The bacteria are pampered in that small chamber. They receive a balanced food source and enjoy the right balance of moisture and oxygen. Then when it is time to plant, the farmer simply pushes a button to activate, dropping them into a growth chamber filled with liquid and gas, where they grow like crazy.

Then the product is applied to the field at planting. One jug, small enough to lift with one hand, covers about 40 acres. The application of the product fits into farmers’ current planting practices, which means they don’t have to change the way they are doing things.  Once applied to the soil, they can colonize and help the plant throughout the growth cycle.

“This is a very cost effective system,” Caldwell said. “We don’t ship a lot of dead bacteria. They remain in a sealed, protected environment, until the farmer is ready to activate them. We expect that to produce a consistent result and high return on investment for the farmer.”

Right now, 3Bar’s target market is family farms with an average of 1,000 acres. There are about 25,000 in that range just in Ohio, Indiana, and Michigan.

3Bar meets the farmers where they are.

“It’s a challenging time in agriculture right now,” Caldwell said. “The price that farmers can get for corn and soybeans is extremely depressed. Farmers stand to make much less profit than two years ago.”

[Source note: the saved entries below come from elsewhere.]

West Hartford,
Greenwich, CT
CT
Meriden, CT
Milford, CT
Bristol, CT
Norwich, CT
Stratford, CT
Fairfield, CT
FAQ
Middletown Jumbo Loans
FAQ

Although it’s a tough time to ask a farmer to experiment, Caldwell says that there are two ways to think about that.

“Do you hunker down and do what your daddy and your granddaddy did and hope for the best,” he said. “Or do you say, I have to innovate, and do things differently.”

Early experiences suggest that Bio-Yield can increase a farmer’s yield by 3 to 5 percent on average, with some fields yielding much greater depending on the stresses it has endured.

“If a farmer can spend five dollars to make twenty-five, they’ll give that a try,” Caldwell said. “With our product, the farmer can make a greater return, our distributors make good margins, and we generate the profit we need to grow and expand.”